==== Entries provided

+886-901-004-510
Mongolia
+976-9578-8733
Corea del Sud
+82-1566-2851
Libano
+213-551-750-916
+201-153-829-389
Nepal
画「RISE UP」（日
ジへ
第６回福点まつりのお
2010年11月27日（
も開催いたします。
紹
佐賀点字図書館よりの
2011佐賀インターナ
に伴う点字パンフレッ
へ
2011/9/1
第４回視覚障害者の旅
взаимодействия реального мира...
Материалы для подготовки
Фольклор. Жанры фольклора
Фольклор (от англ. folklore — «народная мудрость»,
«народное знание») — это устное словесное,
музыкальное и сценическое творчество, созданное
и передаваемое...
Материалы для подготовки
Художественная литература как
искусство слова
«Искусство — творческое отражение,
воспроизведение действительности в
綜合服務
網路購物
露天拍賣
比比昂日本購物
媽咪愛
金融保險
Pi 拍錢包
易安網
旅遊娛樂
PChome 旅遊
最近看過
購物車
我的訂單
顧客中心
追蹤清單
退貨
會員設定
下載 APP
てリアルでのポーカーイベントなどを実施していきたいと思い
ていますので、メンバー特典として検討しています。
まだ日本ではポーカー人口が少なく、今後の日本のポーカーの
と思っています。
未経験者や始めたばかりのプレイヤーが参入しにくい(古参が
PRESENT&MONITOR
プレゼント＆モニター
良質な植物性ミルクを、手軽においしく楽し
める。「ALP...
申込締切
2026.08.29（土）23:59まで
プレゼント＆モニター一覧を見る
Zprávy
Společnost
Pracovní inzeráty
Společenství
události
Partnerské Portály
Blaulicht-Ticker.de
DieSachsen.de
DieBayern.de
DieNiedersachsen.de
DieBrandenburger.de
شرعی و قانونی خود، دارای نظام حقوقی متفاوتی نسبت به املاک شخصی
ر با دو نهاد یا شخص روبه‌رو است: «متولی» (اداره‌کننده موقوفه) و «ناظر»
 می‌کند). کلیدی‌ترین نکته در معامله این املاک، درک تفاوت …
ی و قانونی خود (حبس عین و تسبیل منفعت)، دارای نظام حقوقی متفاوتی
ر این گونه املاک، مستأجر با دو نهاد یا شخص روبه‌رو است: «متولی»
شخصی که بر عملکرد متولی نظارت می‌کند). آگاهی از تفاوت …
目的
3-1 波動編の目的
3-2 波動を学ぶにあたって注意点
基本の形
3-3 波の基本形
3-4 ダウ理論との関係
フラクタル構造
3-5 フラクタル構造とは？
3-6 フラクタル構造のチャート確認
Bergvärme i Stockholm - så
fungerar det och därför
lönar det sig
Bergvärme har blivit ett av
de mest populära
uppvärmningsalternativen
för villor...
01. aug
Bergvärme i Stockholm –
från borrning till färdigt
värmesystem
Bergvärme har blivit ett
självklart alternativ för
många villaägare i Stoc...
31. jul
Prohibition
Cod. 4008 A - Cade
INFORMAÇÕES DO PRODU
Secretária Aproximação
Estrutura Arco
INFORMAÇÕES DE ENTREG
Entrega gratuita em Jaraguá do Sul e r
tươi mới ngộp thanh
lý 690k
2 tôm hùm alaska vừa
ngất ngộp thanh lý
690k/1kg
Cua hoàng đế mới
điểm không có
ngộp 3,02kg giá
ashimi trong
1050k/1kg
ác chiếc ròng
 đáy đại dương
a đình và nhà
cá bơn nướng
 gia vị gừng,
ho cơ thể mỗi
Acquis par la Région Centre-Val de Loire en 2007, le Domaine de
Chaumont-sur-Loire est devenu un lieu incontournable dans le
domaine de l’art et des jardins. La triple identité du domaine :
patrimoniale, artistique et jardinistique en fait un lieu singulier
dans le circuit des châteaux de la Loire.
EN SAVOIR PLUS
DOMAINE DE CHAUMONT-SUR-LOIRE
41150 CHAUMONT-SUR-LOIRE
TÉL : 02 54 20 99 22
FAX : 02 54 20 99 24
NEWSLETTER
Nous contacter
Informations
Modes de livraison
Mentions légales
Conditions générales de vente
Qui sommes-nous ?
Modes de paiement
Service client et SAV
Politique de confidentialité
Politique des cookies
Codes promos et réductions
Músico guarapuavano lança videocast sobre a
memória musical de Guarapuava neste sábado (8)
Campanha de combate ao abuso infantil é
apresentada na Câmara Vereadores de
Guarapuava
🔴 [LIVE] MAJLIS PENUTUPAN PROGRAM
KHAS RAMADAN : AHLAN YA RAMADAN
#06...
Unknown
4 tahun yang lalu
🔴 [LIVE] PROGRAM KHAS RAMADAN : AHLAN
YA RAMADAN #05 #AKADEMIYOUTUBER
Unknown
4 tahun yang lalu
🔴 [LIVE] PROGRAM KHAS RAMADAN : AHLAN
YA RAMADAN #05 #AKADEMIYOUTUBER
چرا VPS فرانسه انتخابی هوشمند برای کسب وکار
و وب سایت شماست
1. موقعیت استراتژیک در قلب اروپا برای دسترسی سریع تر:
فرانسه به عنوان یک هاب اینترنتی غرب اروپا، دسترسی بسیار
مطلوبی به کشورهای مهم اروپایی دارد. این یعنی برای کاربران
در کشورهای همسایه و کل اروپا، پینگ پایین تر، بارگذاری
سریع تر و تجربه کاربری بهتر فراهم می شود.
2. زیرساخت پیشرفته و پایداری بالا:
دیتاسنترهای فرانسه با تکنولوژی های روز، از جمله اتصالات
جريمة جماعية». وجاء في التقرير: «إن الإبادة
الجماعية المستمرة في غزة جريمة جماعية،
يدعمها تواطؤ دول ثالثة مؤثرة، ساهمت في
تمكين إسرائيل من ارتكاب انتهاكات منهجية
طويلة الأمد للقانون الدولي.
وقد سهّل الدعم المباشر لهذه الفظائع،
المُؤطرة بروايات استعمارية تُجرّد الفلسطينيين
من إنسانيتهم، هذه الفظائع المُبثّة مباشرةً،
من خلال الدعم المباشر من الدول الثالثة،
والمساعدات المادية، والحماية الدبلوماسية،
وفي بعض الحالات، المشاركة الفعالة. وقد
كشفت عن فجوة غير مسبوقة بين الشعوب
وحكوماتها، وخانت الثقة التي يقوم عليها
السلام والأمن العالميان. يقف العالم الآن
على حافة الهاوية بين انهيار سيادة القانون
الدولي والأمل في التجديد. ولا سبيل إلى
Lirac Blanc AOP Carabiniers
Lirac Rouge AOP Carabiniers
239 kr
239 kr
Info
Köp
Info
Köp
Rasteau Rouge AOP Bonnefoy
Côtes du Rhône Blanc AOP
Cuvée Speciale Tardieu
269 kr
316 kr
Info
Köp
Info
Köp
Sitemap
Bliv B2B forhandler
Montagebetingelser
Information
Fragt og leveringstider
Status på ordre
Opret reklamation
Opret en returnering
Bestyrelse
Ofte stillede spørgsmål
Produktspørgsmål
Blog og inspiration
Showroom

========

Exercise details: Retype every record above exactly as it appears.

Exercise answer:
+886-901-004-510
Mongolia
+976-9578-8733
Corea del Sud
+82-1566-2851
Libano
+213-551-750-916
+201-153-829-389
Nepal
画「RISE UP」（日
ジへ
第６回福点まつりのお
2010年11月27日（
も開催いたします。
紹
佐賀点字図書館よりの
2011佐賀インターナ
に伴う点字パンフレッ
へ
2011/9/1
第４回視覚障害者の旅
взаимодействия реального мира...
Материалы для подготовки
Фольклор. Жанры фольклора
Фольклор (от англ. folklore — «народная мудрость»,
«народное знание») — это устное словесное,
музыкальное и сценическое творчество, созданное
и передаваемое...
Материалы для подготовки
Художественная литература как
искусство слова
«Искусство — творческое отражение,
воспроизведение действительности в
綜合服務
網路購物
露天拍賣
比比昂日本購物
媽咪愛
金融保險
Pi 拍錢包
易安網
旅遊娛樂
PChome 旅遊
最近看過
購物車
我的訂單
顧客中心
追蹤清單
退貨
會員設定
下載 APP
てリアルでのポーカーイベントなどを実施していきたいと思い
ていますので、メンバー特典として検討しています。
まだ日本ではポーカー人口が少なく、今後の日本のポーカーの
と思っています。
未経験者や始めたばかりのプレイヤーが参入しにくい(古参が
PRESENT&MONITOR
プレゼント＆モニター
良質な植物性ミルクを、手軽においしく楽し
める。「ALP...
申込締切
2026.08.29（土）23:59まで
プレゼント＆モニター一覧を見る
Zprávy
Společnost
Pracovní inzeráty
Společenství
události
Partnerské Portály
Blaulicht-Ticker.de
DieSachsen.de
DieBayern.de
DieNiedersachsen.de
DieBrandenburger.de
شرعی و قانونی خود، دارای نظام حقوقی متفاوتی نسبت به املاک شخصی
ر با دو نهاد یا شخص روبه‌رو است: «متولی» (اداره‌کننده موقوفه) و «ناظر»
 می‌کند). کلیدی‌ترین نکته در معامله این املاک، درک تفاوت …
ی و قانونی خود (حبس عین و تسبیل منفعت)، دارای نظام حقوقی متفاوتی
ر این گونه املاک، مستأجر با دو نهاد یا شخص روبه‌رو است: «متولی»
شخصی که بر عملکرد متولی نظارت می‌کند). آگاهی از تفاوت …
目的
3-1 波動編の目的
3-2 波動を学ぶにあたって注意点
基本の形
3-3 波の基本形
3-4 ダウ理論との関係
フラクタル構造
3-5 フラクタル構造とは？
3-6 フラクタル構造のチャート確認
Bergvärme i Stockholm - så
fungerar det och därför
lönar det sig
Bergvärme har blivit ett av
de mest populära
uppvärmningsalternativen
för villor...
01. aug
Bergvärme i Stockholm –
från borrning till färdigt
värmesystem
Bergvärme har blivit ett
självklart alternativ för
många villaägare i Stoc...
31. jul
Prohibition
Cod. 4008 A - Cade
INFORMAÇÕES DO PRODU
Secretária Aproximação
Estrutura Arco
INFORMAÇÕES DE ENTREG
Entrega gratuita em Jaraguá do Sul e r
tươi mới ngộp thanh
lý 690k
2 tôm hùm alaska vừa
ngất ngộp thanh lý
690k/1kg
Cua hoàng đế mới
điểm không có
ngộp 3,02kg giá
ashimi trong
1050k/1kg
ác chiếc ròng
 đáy đại dương
a đình và nhà
cá bơn nướng
 gia vị gừng,
ho cơ thể mỗi
Acquis par la Région Centre-Val de Loire en 2007, le Domaine de
Chaumont-sur-Loire est devenu un lieu incontournable dans le
domaine de l’art et des jardins. La triple identité du domaine :
patrimoniale, artistique et jardinistique en fait un lieu singulier
dans le circuit des châteaux de la Loire.
EN SAVOIR PLUS
DOMAINE DE CHAUMONT-SUR-LOIRE
41150 CHAUMONT-SUR-LOIRE
TÉL : 02 54 20 99 22
FAX : 02 54 20 99 24
NEWSLETTER
Nous contacter
Informations
Modes de livraison
Mentions légales
Conditions générales de vente
Qui sommes-nous ?
Modes de paiement
Service client et SAV
Politique de confidentialité
Politique des cookies
Codes promos et réductions
Músico guarapuavano lança videocast sobre a
memória musical de Guarapuava neste sábado (8)
Campanha de combate ao abuso infantil é
apresentada na Câmara Vereadores de
Guarapuava
🔴 [LIVE] MAJLIS PENUTUPAN PROGRAM
KHAS RAMADAN : AHLAN YA RAMADAN
#06...
Unknown
4 tahun yang lalu
🔴 [LIVE] PROGRAM KHAS RAMADAN : AHLAN
YA RAMADAN #05 #AKADEMIYOUTUBER
Unknown
4 tahun yang lalu
🔴 [LIVE] PROGRAM KHAS RAMADAN : AHLAN
YA RAMADAN #05 #AKADEMIYOUTUBER
چرا VPS فرانسه انتخابی هوشمند برای کسب وکار
و وب سایت شماست
1. موقعیت استراتژیک در قلب اروپا برای دسترسی سریع تر:
فرانسه به عنوان یک هاب اینترنتی غرب اروپا، دسترسی بسیار
مطلوبی به کشورهای مهم اروپایی دارد. این یعنی برای کاربران
در کشورهای همسایه و کل اروپا، پینگ پایین تر، بارگذاری
سریع تر و تجربه کاربری بهتر فراهم می شود.
2. زیرساخت پیشرفته و پایداری بالا:
دیتاسنترهای فرانسه با تکنولوژی های روز، از جمله اتصالات
جريمة جماعية». وجاء في التقرير: «إن الإبادة
الجماعية المستمرة في غزة جريمة جماعية،
يدعمها تواطؤ دول ثالثة مؤثرة، ساهمت في
تمكين إسرائيل من ارتكاب انتهاكات منهجية
طويلة الأمد للقانون الدولي.
وقد سهّل الدعم المباشر لهذه الفظائع،
المُؤطرة بروايات استعمارية تُجرّد الفلسطينيين
من إنسانيتهم، هذه الفظائع المُبثّة مباشرةً،
من خلال الدعم المباشر من الدول الثالثة،
والمساعدات المادية، والحماية الدبلوماسية،
وفي بعض الحالات، المشاركة الفعالة. وقد
كشفت عن فجوة غير مسبوقة بين الشعوب
وحكوماتها، وخانت الثقة التي يقوم عليها
السلام والأمن العالميان. يقف العالم الآن
على حافة الهاوية بين انهيار سيادة القانون
الدولي والأمل في التجديد. ولا سبيل إلى
Lirac Blanc AOP Carabiniers
Lirac Rouge AOP Carabiniers
239 kr
239 kr
Info
Köp
Info
Köp
Rasteau Rouge AOP Bonnefoy
Côtes du Rhône Blanc AOP
Cuvée Speciale Tardieu
269 kr
316 kr
Info
Köp
Info
Köp
Sitemap
Bliv B2B forhandler
Montagebetingelser
Information
Fragt og leveringstider
Status på ordre
Opret reklamation
Opret en returnering
Bestyrelse
Ofte stillede spørgsmål
Produktspørgsmål
Blog og inspiration
Showroom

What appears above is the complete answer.